Alecia ran a visual audit of games like Baldur’s Gate, Root, and Stardew Valley, asking questions about texture, density, and style. She also built UI scales to help translate Peter’s vision into a concrete design system. Peter dove into UI inspiration, emphasizing “StageMaster is about spectacle and fun, but doesn’t want to obstruct the user’s story,” Peter explained. “It’s got to respect and support the user’s content, without being totally bland.”
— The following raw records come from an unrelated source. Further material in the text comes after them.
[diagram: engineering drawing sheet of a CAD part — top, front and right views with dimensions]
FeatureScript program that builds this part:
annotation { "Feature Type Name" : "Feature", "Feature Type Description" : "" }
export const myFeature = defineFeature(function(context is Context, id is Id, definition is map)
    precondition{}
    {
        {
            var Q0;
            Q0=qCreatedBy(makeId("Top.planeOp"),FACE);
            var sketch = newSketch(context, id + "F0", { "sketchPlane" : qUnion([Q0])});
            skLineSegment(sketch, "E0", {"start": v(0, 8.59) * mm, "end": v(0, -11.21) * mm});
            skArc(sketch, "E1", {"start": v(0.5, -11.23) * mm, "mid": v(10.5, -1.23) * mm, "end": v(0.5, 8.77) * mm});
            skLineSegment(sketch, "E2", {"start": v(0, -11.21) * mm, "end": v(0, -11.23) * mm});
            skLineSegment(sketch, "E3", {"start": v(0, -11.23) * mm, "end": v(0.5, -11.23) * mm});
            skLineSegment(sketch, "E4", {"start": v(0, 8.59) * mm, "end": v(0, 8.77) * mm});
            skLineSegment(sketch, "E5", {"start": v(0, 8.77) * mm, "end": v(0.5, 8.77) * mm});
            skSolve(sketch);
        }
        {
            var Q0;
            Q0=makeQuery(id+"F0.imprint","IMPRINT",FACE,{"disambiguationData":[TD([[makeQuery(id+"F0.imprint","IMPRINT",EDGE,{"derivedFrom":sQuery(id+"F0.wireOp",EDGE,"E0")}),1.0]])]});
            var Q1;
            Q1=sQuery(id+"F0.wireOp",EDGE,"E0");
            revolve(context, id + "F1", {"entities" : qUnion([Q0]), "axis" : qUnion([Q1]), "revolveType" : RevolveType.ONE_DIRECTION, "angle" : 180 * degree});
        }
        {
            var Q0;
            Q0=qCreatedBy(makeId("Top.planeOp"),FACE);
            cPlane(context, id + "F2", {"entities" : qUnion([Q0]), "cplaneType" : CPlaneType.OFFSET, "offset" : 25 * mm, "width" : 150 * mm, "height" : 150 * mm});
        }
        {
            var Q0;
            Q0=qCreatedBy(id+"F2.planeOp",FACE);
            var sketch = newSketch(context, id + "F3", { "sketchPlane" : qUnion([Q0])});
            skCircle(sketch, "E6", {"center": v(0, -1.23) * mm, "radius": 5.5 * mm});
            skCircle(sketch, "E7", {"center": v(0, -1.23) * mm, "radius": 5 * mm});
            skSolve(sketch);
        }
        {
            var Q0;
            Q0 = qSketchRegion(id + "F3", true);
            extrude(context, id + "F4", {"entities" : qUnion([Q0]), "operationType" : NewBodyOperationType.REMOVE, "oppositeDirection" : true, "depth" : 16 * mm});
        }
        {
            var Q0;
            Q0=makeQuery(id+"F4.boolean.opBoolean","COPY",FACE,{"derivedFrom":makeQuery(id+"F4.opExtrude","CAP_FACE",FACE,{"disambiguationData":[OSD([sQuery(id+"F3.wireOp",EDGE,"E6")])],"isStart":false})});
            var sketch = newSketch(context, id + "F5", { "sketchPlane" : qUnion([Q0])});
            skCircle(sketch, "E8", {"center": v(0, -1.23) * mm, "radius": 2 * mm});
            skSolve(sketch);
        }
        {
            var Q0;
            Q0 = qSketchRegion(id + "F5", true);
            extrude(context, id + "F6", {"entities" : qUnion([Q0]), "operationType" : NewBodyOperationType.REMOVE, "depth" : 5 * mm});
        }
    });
Meanwhile, Nick advanced the stage framework with technical upgrades: drag-and-drop asset placement, path-to-scene linking, and consistent background rendering. His focus was on maintaining cross-component reliability, so that interactions feel natural across the platform. “The goal is for users to have enough flexibility to tell their story in their own way,” Nick said, “without the platform ever becoming convoluted or overwhelming.”
What We Did
Conducted a visual UI audit of video and board games—Heroes of Might and Magic, Baldur’s Gate, Animal Crossing, The Sims, Slay the Spire, Archon Soul, Root, Hades, Legend in the Mist, Stardew Valley, Hollow Knight, Don’t Starve, Mansions of Madness, and more
Built mood boards and UI scales to define visual spectrum for StageMaster’s design system
Improved stage framework with asset placement and sizing
Implemented asset placement on the stage (characters and creatures) with support for different sprite sizes
Enabled saving, updating, and removing of character/creature positions
Added scene creation and management within paths
Added story workflow to create new stories, paths, and scenes with a structured data model
Developed first pass of an asset management page and selector for staging assets
Updated background ratio handling for consistency across scenes
Improved side panel behavior (focus loss and refresh states)
Refined library card formatting and default background behavior
Pulled out several components for better composition and stricter type usage
Where We’re Headed
Looking ahead, development will focus on scene navigation, styling initial UI components, and deployment setup. On the design side, Alecia will begin crafting UI assets such as stylized borders and repeatable textures to bring visual character without heavy image loads. The focus is on balancing clarity and playfulness: building a tool that feels welcoming, intuitive, and game-like, while still giving creators the space to shape ambitious stories.
We’re also beginning to explore deployment strategies. Scalability is a key concern: the platform must handle different types of user load, from casual creators experimenting with a single story to communities hosting larger, asset-heavy campaigns. We’re evaluating hosting, containerization, and CI/CD pipelines that can support rapid iteration now while scaling smoothly later.